Experiment von England-Coach Hodgson geht schief
London (dpa) - Roy Hodgson suchte gar nicht erst nach Ausreden. Nach der 0:2 (0:1)-Pleite am Freitag im Testspiel gegen Chile gab sich der Coach der englischen Fußball-Nationalmannschaft selbst die Schuld an der Niederlage.
„Ich bin das Risiko eingegangen“, sagte der 66-Jährige, der seine Mannschaft im Vergleich zu den WM-Qualifikationsspielen erheblich verändert hatte. Vier Tage vor dem Duell mit Deutschland sei sein Plan nach hinten losgegangen, deswegen müsse er auch „die Verantwortung übernehmen“.
Statt sich für das prestigeträchtige Aufeinandertreffen mit der DFB-Auswahl am Dienstag im Wembleystadion warm zu schießen, mussten die Three Lions nach zehn Länderspielen ohne Niederlage einen Rückschlag hinnehmen. Zuletzt hatte England am 14. November 2012 2:4 gegen Schweden verloren.

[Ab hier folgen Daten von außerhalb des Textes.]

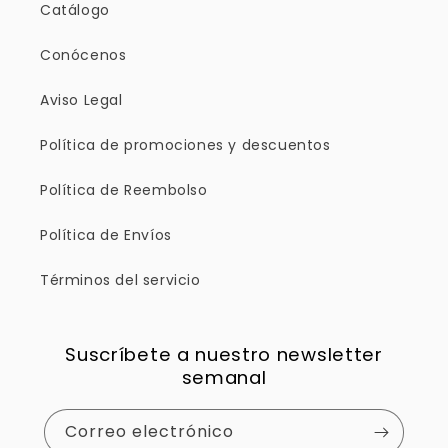
Catálogo
Conócenos
Aviso Legal
Política de promociones y descuentos
Política de Reembolso
Política de Envíos
Términos del servicio
Suscríbete a nuestro newsletter
semanal
Correo electrónico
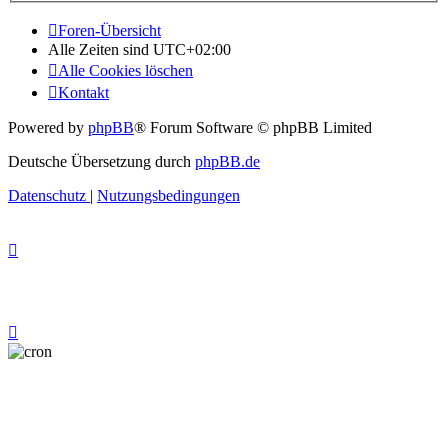
Foren-Übersicht
Alle Zeiten sind
UTC+02:00
Alle Cookies löschen
Kontakt
Powered by
phpBB
® Forum Software © phpBB Limited
Deutsche Übersetzung durch
phpBB.de
Datenschutz
|
Nutzungsbedingungen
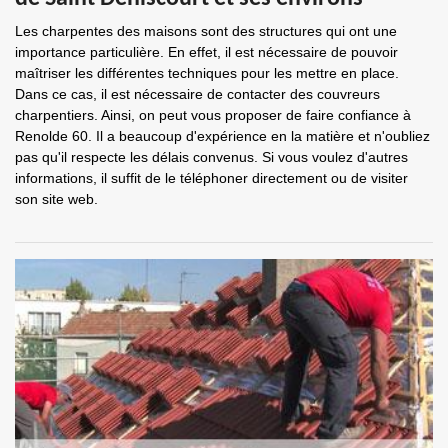
Les charpentes des maisons sont des structures qui ont une
importance particulière. En effet, il est nécessaire de pouvoir
maîtriser les différentes techniques pour les mettre en place.
Dans ce cas, il est nécessaire de contacter des couvreurs
charpentiers. Ainsi, on peut vous proposer de faire confiance à
Renolde 60. Il a beaucoup d'expérience en la matière et n'oubliez
pas qu'il respecte les délais convenus. Si vous voulez d'autres
informations, il suffit de le téléphoner directement ou de visiter
son site web.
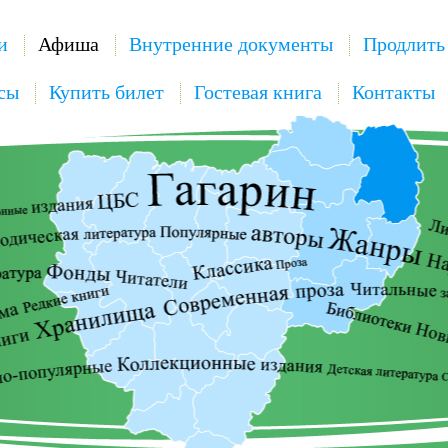
и
Афиша
Внутренние документы
Продлить
сы
Купить билет
Гостевая книга
Контакты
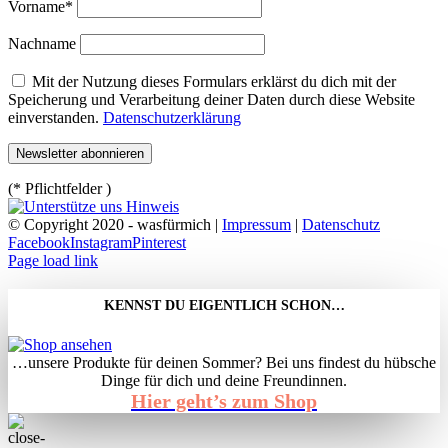
Vorname*
Nachname
Mit der Nutzung dieses Formulars erklärst du dich mit der
Speicherung und Verarbeitung deiner Daten durch diese Website
einverstanden.
Datenschutzerklärung
(* Pflichtfelder )
© Copyright 2020 - wasfürmich |
Impressum
|
Datenschutz
Facebook
Instagram
Pinterest
Page load link
KENNST DU EIGENTLICH SCHON…
…unsere Produkte für deinen Sommer? Bei uns findest du hübsche
Dinge für dich und deine Freundinnen.
Hier geht’s zum Shop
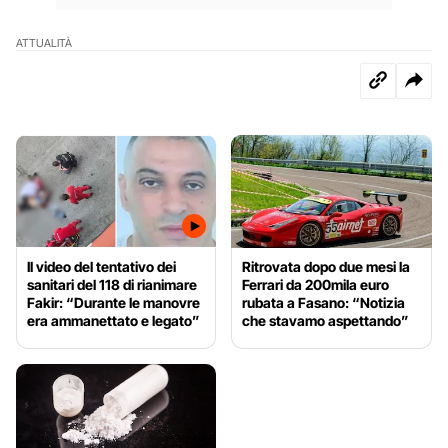
ATTUALITÀ
Il video del tentativo dei
Ritrovata dopo due mesi la
sanitari del 118 di rianimare
Ferrari da 200mila euro
Fakir: “Durante le manovre
rubata a Fasano: “Notizia
era ammanettato e legato”
che stavamo aspettando”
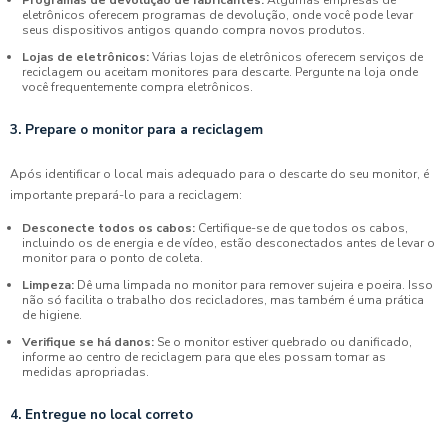
eletrônicos oferecem programas de devolução, onde você pode levar
seus dispositivos antigos quando compra novos produtos.
Lojas de eletrônicos:
Várias lojas de eletrônicos oferecem serviços de
reciclagem ou aceitam monitores para descarte. Pergunte na loja onde
você frequentemente compra eletrônicos.
3. Prepare o monitor para a reciclagem
Após identificar o local mais adequado para o descarte do seu monitor, é
importante prepará-lo para a reciclagem:
Desconecte todos os cabos:
Certifique-se de que todos os cabos,
incluindo os de energia e de vídeo, estão desconectados antes de levar o
monitor para o ponto de coleta.
Limpeza:
Dê uma limpada no monitor para remover sujeira e poeira. Isso
não só facilita o trabalho dos recicladores, mas também é uma prática
de higiene.
Verifique se há danos:
Se o monitor estiver quebrado ou danificado,
informe ao centro de reciclagem para que eles possam tomar as
medidas apropriadas.
4. Entregue no local correto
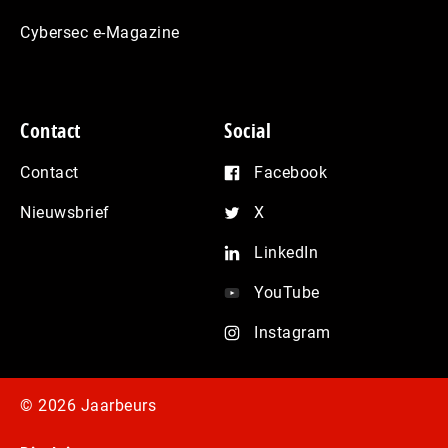
Cybersec e-Magazine
Contact
Social
Contact
Facebook
Nieuwsbrief
X
LinkedIn
YouTube
Instagram
© 2026 Jaarbeurs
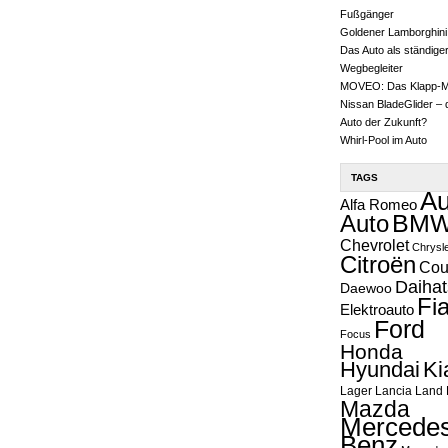
Fußgänger
Goldener Lamborghini
Das Auto als ständige
Wegbegleiter
MOVEO: Das Klapp-
Nissan BladeGlider – 
Auto der Zukunft?
Whirl-Pool im Auto
TAGS
Au
Alfa Romeo
Auto
BM
Chevrolet
Chrysl
Citroën
Cou
Daihat
Daewoo
Fia
Elektroauto
Ford
Focus
Honda
Hyundai
Ki
Lager
Lancia
Land 
Mazda
Mercedes
Benz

Die letzte Zwei-Tore-Niederlage in Wembley hatte es 1999 beim 0:2 gegen den damaligen Weltmeister Frankreich gegeben. Gegen Chile warten die Three Lions seit 60 Jahren auf einen Erfolg. Seit Queen Elizabeth II. gekrönt wurde, gab es nicht mal einen Treffer gegen die Südamerikaner, die ebenfalls für die Weltmeisterschaft 2014 qualifiziert sind. Chile hat nun in den vergangenen 13 Partien nicht verloren.
Hodgson hatte auf der Suche nach seinem WM-Kader gleich drei Debütanten in die Startelf eingebaut. Keeper Fraser Forster stand für die zuletzt umstrittene Nummer eins Joe Hart im Tor, im Feld feierten Adam Lallana und Jay Rodriguez vom FC Southampton ihre Premiere. Zudem fehlten über ein Dutzend Stammkräfte aufgrund von Verletzungen, darunter auch Kapitän Steven Gerrard.
Hodgson hatte im Vorfeld geklagt, dass ihm wenig Zeit bis zur ersten Nominierung der Spieler für die Endrunde in Brasilien bleibe. Nach dem Deutschland-Spiel steht für England vor der Kader-Bekanntgabe nur noch ein Test gegen Dänemark im März 2014 an. Gegen Chile hat sich mit Ausnahme des 19-jährigen Ross Barkley vom FC Everton niemand aufgedrängt. Ganz im Gegenteil: Obwohl Hodgson meinte, keinen Spieler abschreiben zu wollen, war die Partie wohl eher für die Reservisten - wie Ashley Cole vom FC Chelsea - ein Schritt in Richtung Check-In-Schalter für Brasilien.
Entsprechend negativ waren die Kritiken in den Zeitungen. Der „Daily Telegraph“ meinte: „England muss sich deutlich steigern, um nächsten Sommer die Gruppenphase zu überstehen.“ Die „Sun“ schrieb: „Wenn wir so spielen, sitzen wir im ersten Flieger, der Rio verlässt“ und klagte: „Neue Gesichter, alte Fehler“. Vor allem auf die Defensive hatten es die Blätter abgesehen. Die sah vor den beiden Treffern des chilenischen Superstars Alexis Sanchez vom FC Barcelona (7./90.+3) aber auch wirklich nicht gut aus. Am Ende buhten sogar einige Fans, obwohl die Öffentlichkeit Hodgson zuvor beinahe dazu genötigt hatte, dem Nachwuchs eine Chance zu geben.
Für das Spiel gegen Deutschland kündigte der Trainer an, wieder auf erfahrenere Spieler zurückzugreifen. „Joe Hart wird beginnen. Das gilt auch für den Großteil der Spieler, die die Qualifikation gespielt haben“, meinte Hodgson. Dennoch schrieb die „Sun“, England drohe am Dienstag die nächste Lektion.